(YOUR ASSIGNMENT): Return all lines from the entries below in which the word "SOIC" is present.

(Electronics engineering source data):

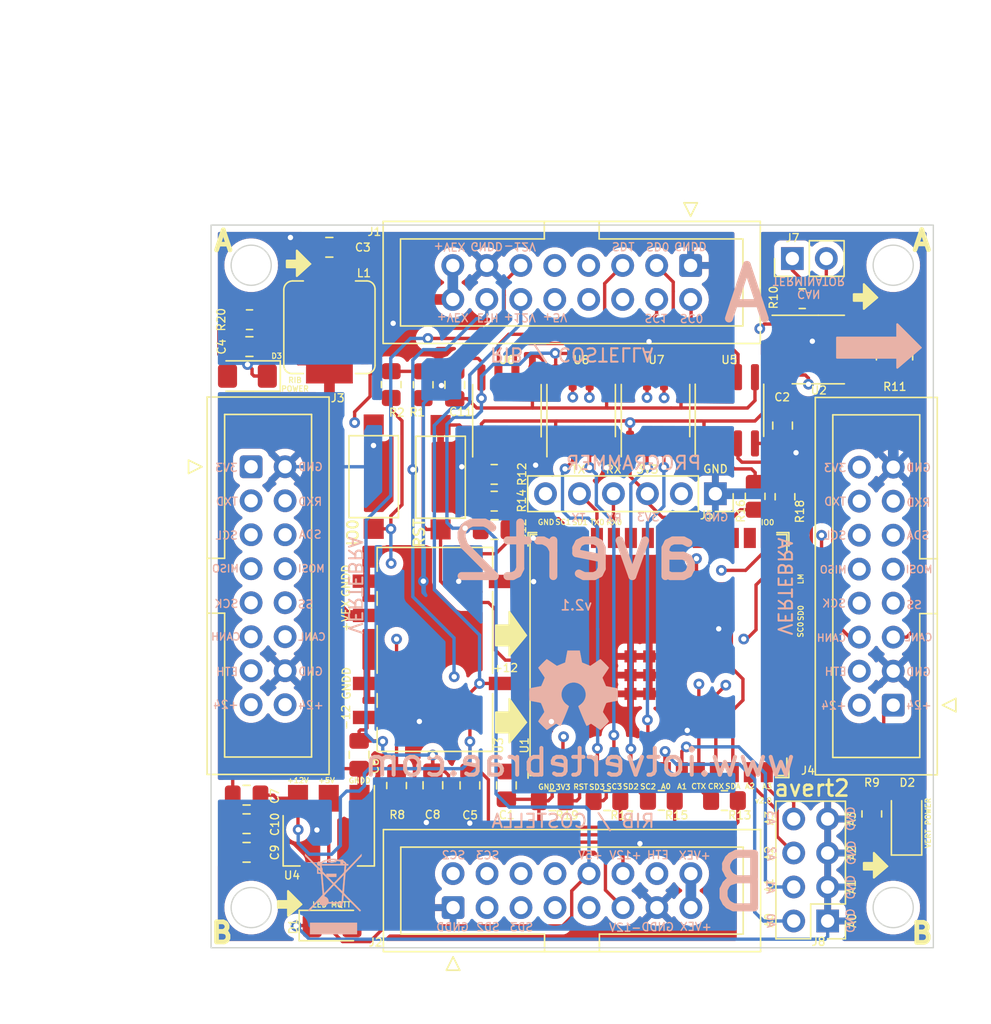
<source format=kicad_pcb>
(kicad_pcb (version 20211014) (generator pcbnew)

  (general
    (thickness 1.69)
  )

  (paper "A4")
  (layers
    (0 "F.Cu" signal)
    (1 "In1.Cu" signal)
    (2 "In2.Cu" signal)
    (31 "B.Cu" signal)
    (32 "B.Adhes" user "B.Adhesive")
    (33 "F.Adhes" user "F.Adhesive")
    (34 "B.Paste" user)
    (35 "F.Paste" user)
    (36 "B.SilkS" user "B.Silkscreen")
    (37 "F.SilkS" user "F.Silkscreen")
    (38 "B.Mask" user)
    (39 "F.Mask" user)
    (40 "Dwgs.User" user "User.Drawings")
    (41 "Cmts.User" user "User.Comments")
    (42 "Eco1.User" user "User.Eco1")
    (43 "Eco2.User" user "User.Eco2")
    (44 "Edge.Cuts" user)
    (45 "Margin" user)
    (46 "B.CrtYd" user "B.Courtyard")
    (47 "F.CrtYd" user "F.Courtyard")
    (48 "B.Fab" user)
    (49 "F.Fab" user)
    (50 "User.1" user)
    (51 "User.2" user)
    (52 "User.3" user)
    (53 "User.4" user)
    (54 "User.5" user)
    (55 "User.6" user)
    (56 "User.7" user)
    (57 "User.8" user)
    (58 "User.9" user)
  )

  (setup
    (stackup
      (layer "F.SilkS" (type "Top Silk Screen"))
      (layer "F.Paste" (type "Top Solder Paste"))
      (layer "F.Mask" (type "Top Solder Mask") (thickness 0.01))
      (layer "F.Cu" (type "copper") (thickness 0.035))
      (layer "dielectric 1" (type "core") (thickness 0.51) (material "FR4") (epsilon_r 4.5) (loss_tangent 0.02))
      (layer "In1.Cu" (type "copper") (thickness 0.035))
      (layer "dielectric 2" (type "prepreg") (thickness 0.51) (material "FR4") (epsilon_r 4.5) (loss_tangent 0.02))
      (layer "In2.Cu" (type "copper") (thickness 0.035))
      (layer "dielectric 3" (type "core") (thickness 0.51) (material "FR4") (epsilon_r 4.5) (loss_tangent 0.02))
      (layer "B.Cu" (type "copper") (thickness 0.035))
      (layer "B.Mask" (type "Bottom Solder Mask") (thickness 0.01))
      (layer "B.Paste" (type "Bottom Solder Paste"))
      (layer "B.SilkS" (type "Bottom Silk Screen"))
      (copper_finish "None")
      (dielectric_constraints no)
    )
    (pad_to_mask_clearance 0)
    (pcbplotparams
      (layerselection 0x00010fc_ffffffff)
      (disableapertmacros false)
      (usegerberextensions false)
      (usegerberattributes true)
      (usegerberadvancedattributes true)
      (creategerberjobfile true)
      (svguseinch false)
      (svgprecision 6)
      (excludeedgelayer true)
      (plotframeref false)
      (viasonmask false)
      (mode 1)
      (useauxorigin false)
      (hpglpennumber 1)
      (hpglpenspeed 20)
      (hpglpendiameter 15.000000)
      (dxfpolygonmode true)
      (dxfimperialunits true)
      (dxfusepcbnewfont true)
      (psnegative false)
      (psa4output false)
      (plotreference true)
      (plotvalue true)
      (plotinvisibletext false)
      (sketchpadsonfab false)
      (subtractmaskfromsilk false)
      (outputformat 1)
      (mirror false)
      (drillshape 0)
      (scaleselection 1)
      (outputdirectory "avert21_20230705/gbr/")
    )
  )

  (net 0 "")
  (net 1 "GND")
  (net 2 "+3V3")
  (net 3 "Net-(D1-Pad2)")
  (net 4 "Net-(D2-Pad2)")
  (net 5 "+VSW")
  (net 6 "GNDD")
  (net 7 "Net-(C4-Pad1)")
  (net 8 "+12V")
  (net 9 "-12V")
  (net 10 "+5V")
  (net 11 "/SC0")
  (net 12 "/SD0")
  (net 13 "+24V")
  (net 14 "/SC1")
  (net 15 "unconnected-(U1-Pad15)")
  (net 16 "unconnected-(U1-Pad16)")
  (net 17 "/SD1")
  (net 18 "unconnected-(J1-Pad6)")
  (net 19 "unconnected-(J1-Pad7)")
  (net 20 "unconnected-(J1-Pad8)")
  (net 21 "unconnected-(J1-Pad9)")
  (net 22 "/SC2")
  (net 23 "/SD2")
  (net 24 "/TXD")
  (net 25 "/RXD")
  (net 26 "unconnected-(U1-Pad26)")
  (net 27 "/SCL")
  (net 28 "unconnected-(U1-Pad28)")
  (net 29 "unconnected-(U1-Pad29)")
  (net 30 "unconnected-(U1-Pad30)")
  (net 31 "unconnected-(U1-Pad31)")
  (net 32 "/SDA")
  (net 33 "/MISO")
  (net 34 "/MOSI")
  (net 35 "/SCK")
  (net 36 "/SS")
  (net 37 "/CANH")
  (net 38 "/CANL")
  (net 39 "Earth")
  (net 40 "unconnected-(J5-Pad2)")
  (net 41 "/RX_0")
  (net 42 "/TX_0")
  (net 43 "unconnected-(J5-Pad6)")
  (net 44 "unconnected-(U2-Pad5)")
  (net 45 "/CTX")
  (net 46 "/CRX")
  (net 47 "Net-(J7-Pad2)")
  (net 48 "/RST")
  (net 49 "/IO0")
  (net 50 "unconnected-(U1-Pad24)")
  (net 51 "/ADDR0")
  (net 52 "/ADDR1")
  (net 53 "/ADDR2")
  (net 54 "/ADDR3")
  (net 55 "/LED_MQTT")
  (net 56 "Net-(R10-Pad1)")
  (net 57 "/SC3")
  (net 58 "/SD3")
  (net 59 "unconnected-(J2-Pad6)")
  (net 60 "unconnected-(J2-Pad7)")
  (net 61 "unconnected-(J2-Pad8)")
  (net 62 "unconnected-(J2-Pad9)")
  (net 63 "/SDA1")
  (net 64 "/SCL2")
  (net 65 "/SCL1")
  (net 66 "/SDA2")
  (net 67 "/SDA0")
  (net 68 "/SCL3")
  (net 69 "/SCL0")
  (net 70 "/SDA3")
  (net 71 "unconnected-(U1-Pad18)")
  (net 72 "unconnected-(U1-Pad19)")
  (net 73 "unconnected-(U1-Pad20)")
  (net 74 "unconnected-(U1-Pad21)")
  (net 75 "unconnected-(U1-Pad32)")
  (net 76 "unconnected-(U1-Pad33)")
  (net 77 "unconnected-(U1-Pad34)")
  (net 78 "unconnected-(U1-Pad35)")
  (net 79 "unconnected-(U3-Pad10)")
  (net 80 "Net-(D3-Pad2)")

  (footprint "Capacitor_SMD:C_0805_2012Metric_Pad1.18x1.45mm_HandSolder" (layer "F.Cu") (at 136.05 108.2075 -90))

  (footprint "Resistor_SMD:R_0805_2012Metric_Pad1.20x1.40mm_HandSolder" (layer "F.Cu") (at 130.165 78.26 90))

  (footprint "Capacitor_SMD:C_0805_2012Metric_Pad1.18x1.45mm_HandSolder" (layer "F.Cu") (at 119.3525 108.94 180))

  (footprint "Resistor_SMD:R_0805_2012Metric_Pad1.20x1.40mm_HandSolder" (layer "F.Cu") (at 155.08 109.34))

  (footprint "Package_SO:SOIC-8_3.9x4.9mm_P1.27mm" (layer "F.Cu") (at 144.365 80.2 90))

  (footprint "Package_SO:SOIC-8_3.9x4.9mm_P1.27mm" (layer "F.Cu") (at 162.095 75.64))

  (footprint "Capacitor_SMD:C_0805_2012Metric_Pad1.18x1.45mm_HandSolder" (layer "F.Cu") (at 133.28 108.1975 90))

  (footprint "Connector_IDC:IDC-Header_2x08_P2.54mm_Vertical" (layer "F.Cu") (at 167.7 102.21 180))

  (footprint "Resistor_SMD:R_0805_2012Metric_Pad1.20x1.40mm_HandSolder" (layer "F.Cu") (at 137.865 84.97))

  (footprint "Resistor_SMD:R_0805_2012Metric_Pad1.20x1.40mm_HandSolder" (layer "F.Cu") (at 159.605 86.64 90))

  (footprint "Cui_Converter_DCDC:PDESE1-S24-D12-M" (layer "F.Cu") (at 133.43 98.05))

  (footprint "Espressif:ESP32-S3-WROOM-1U" (layer "F.Cu") (at 149.995 98.47 90))

  (footprint "Resistor_SMD:R_1210_3225Metric_Pad1.30x2.65mm_HandSolder" (layer "F.Cu") (at 167.795 75.69 -90))

  (footprint "Package_SO:SOIC-8_3.9x4.9mm_P1.27mm" (layer "F.Cu") (at 138.815 80.21 90))

  (footprint "Capacitor_SMD:C_0805_2012Metric_Pad1.18x1.45mm_HandSolder" (layer "F.Cu") (at 119.3525 113.21 180))

  (footprint "Capacitor_SMD:C_0805_2012Metric_Pad1.18x1.45mm_HandSolder" (layer "F.Cu") (at 137.89 89.09 180))

  (footprint "Resistor_SMD:R_0805_2012Metric_Pad1.20x1.40mm_HandSolder" (layer "F.Cu") (at 157.375 86.61 90))

  (footprint "Resistor_SMD:R_0805_2012Metric_Pad1.20x1.40mm_HandSolder" (layer "F.Cu") (at 142.205 109.36 180))

  (footprint "Resistor_SMD:R_0805_2012Metric_Pad1.20x1.40mm_HandSolder" (layer "F.Cu") (at 150.36 109.33))

  (footprint "Resistor_SMD:R_0805_2012Metric_Pad1.20x1.40mm_HandSolder" (layer "F.Cu") (at 146.295 109.35))

  (footprint "Connector_IDC:IDC-Header_2x08_P2.54mm_Vertical" (layer "F.Cu") (at 134.79 117.34 90))

  (footprint "Capacitor_SMD:C_0805_2012Metric_Pad1.18x1.45mm_HandSolder" (layer "F.Cu") (at 138.775 108.21 -90))

  (footprint "Connector_PinHeader_2.54mm:PinHeader_1x02_P2.54mm_Vertical" (layer "F.Cu") (at 160.155 68.84 90))

  (footprint "Package_SO:SOIC-8_3.9x4.9mm_P1.27mm" (layer "F.Cu") (at 155.455 80.18 90))

  (footprint "Connector_IDC:IDC-Header_2x08_P2.54mm_Vertical" (layer "F.Cu") (at 152.55 69.3575 -90))

  (footprint "Capacitor_SMD:C_0805_2012Metric_Pad1.18x1.45mm_HandSolder" (layer "F.Cu") (at 159.425 81.3225 90))

  (footprint "Inductor_SMD:L_Bourns_SRP7028A_7.3x6.6mm" (layer "F.Cu") (at 125.545 73.975 -90))

  (footprint "Capacitor_SMD:C_0805_2012Metric_Pad1.18x1.45mm_HandSolder" (layer "F.Cu") (at 119.3525 111.07 180))

  (footprint "LED_SMD:LED_1206_3216Metric_Pad1.42x1.75mm_HandSolder" (layer "F.Cu") (at 119.4125 77.62 180))

  (footprint "Resistor_SMD:R_0805_2012Metric_Pad1.20x1.40mm_HandSolder" (layer "F.Cu") (at 119.57 73.41 180))

  (footprint "LED_SMD:LED_1206_3216Metric_Pad1.42x1.75mm_HandSolder" (layer "F.Cu") (at 125.7425 118.68))

  (footprint "Capacitor_SMD:C_0805_2012Metric_Pad1.18x1.45mm_HandSolder" (layer "F.Cu") (at 134.915 78.28 90))

  (footprint "Button_Switch_SMD:SW_SPST_CK_RS282G05A3" (layer "F.Cu") (at 128.855 85.14 -90))

  (footprint "Package_SO:SOIC-8_3.9x4.9mm_P1.27mm" (layer "F.Cu") (at 149.925 80.2 90))

  (footprint "Button_Switch_SMD:SW_SPST_CK_RS282G05A3" (layer "F.Cu") (at 133.855 85.18 -90))

  (footprint "Connector_PinSocket_2.54mm:PinSocket_1x06_P2.54mm_Vertical" (layer "F.Cu") (at 154.4 86.415 -90))

  (footprint "Resistor_SMD:R_0805_2012Metric_Pad1.20x1.40mm_HandSolder" (layer "F.Cu") (at 137.865 86.97))

  (footprint "Capacitor_SMD:C_0805_2012Metric_Pad1.18x1.45mm_HandSolder" (layer "F.Cu") (at 125.5375 68))

  (footprint "Resistor_SMD:R_0805_2012Metric_Pad1.20x1.40mm_HandSolder" (layer "F.Cu") (at 132.555 78.27 90))

  (footprint "Connector_PinHeader_2.54mm:PinHeader_2x04_P2.54mm_Vertical" (layer "F.Cu") (at 162.795 118.34 180))

  (footprint "Connector_IDC:IDC-Header_2x08_P2.54mm_Vertical" (layer "F.Cu") (at 119.69 84.4))

  (footprint "Resistor_SMD:R_0805_2012Metric_Pad1.20x1.40mm_HandSolder" (layer "F.Cu") (at 166.095 110.34 -90))

  (footprint "LED_SMD:LED_1206_3216Metric_Pad1.42x1.75mm_HandSolder" (layer "F.Cu") (at 168.695 110.9525 90))

  (footprint "Capacitor_SMD:C_0805_2012Metric_Pad1.18x1.45mm_HandSolder" (layer "F.Cu") (at 119.5625 75.42 180))

  (footprint "Resistor_SMD:R_0805_2012Metric_Pad1.20x1.40mm_HandSolder" (layer "F.Cu") (at 130.565 108.22 -90))

  (footprint "Capacitor_SMD:C_0805_2012Metric_Pad1.18x1.45mm_HandSolder" (layer "F.Cu")
    (tedit 5F68FEEF) (tstamp f51e4857-4065-463a-a25a-ce4de90f32f7)
    (at 127.765 105.92 90)
    (descr "C
... [1277718 chars truncated]
</source>
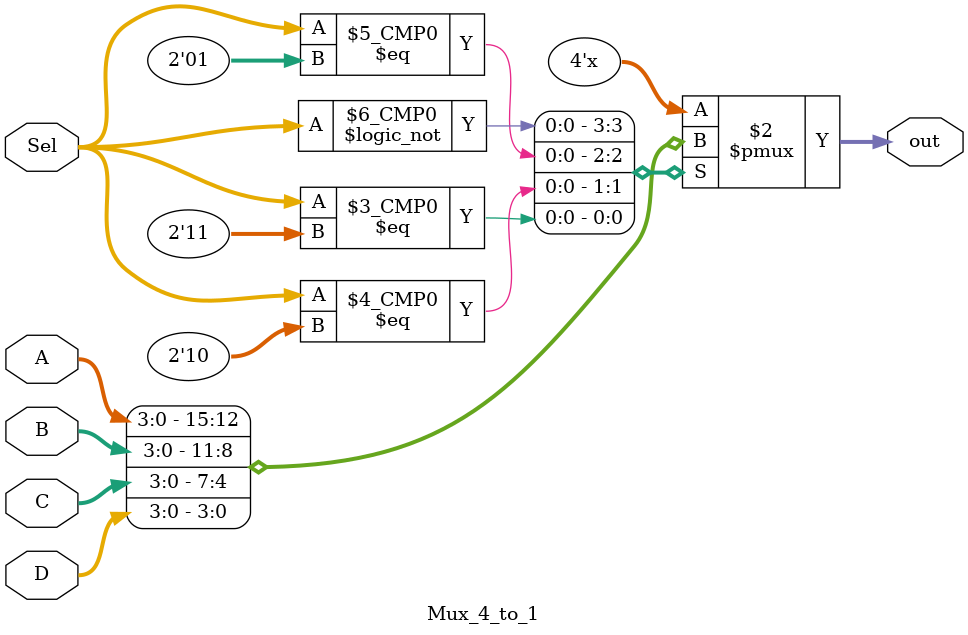
<source format=v>
module Mux_4_to_1 (
    input [3:0] A , B , C , D ,
    input [1:0] Sel ,
    output reg [3:0] out 
);

always @ (*) begin 

case(Sel)
2'b00 : out = A ;
2'b01 : out = B ;
2'b10 : out = C ;
2'b11 : out = D ;
endcase  

end

endmodule 

</source>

(ANSWER TO THIS PROBLEM):
  (footprint "Package_SO:SOIC-8_3.9x4.9mm_P1.27mm" (layer "F.Cu") (at 144.365 80.2 90))
  (footprint "Package_SO:SOIC-8_3.9x4.9mm_P1.27mm" (layer "F.Cu") (at 162.095 75.64))
  (footprint "Package_SO:SOIC-8_3.9x4.9mm_P1.27mm" (layer "F.Cu") (at 138.815 80.21 90))
  (footprint "Package_SO:SOIC-8_3.9x4.9mm_P1.27mm" (layer "F.Cu") (at 155.455 80.18 90))
  (footprint "Package_SO:SOIC-8_3.9x4.9mm_P1.27mm" (layer "F.Cu") (at 149.925 80.2 90))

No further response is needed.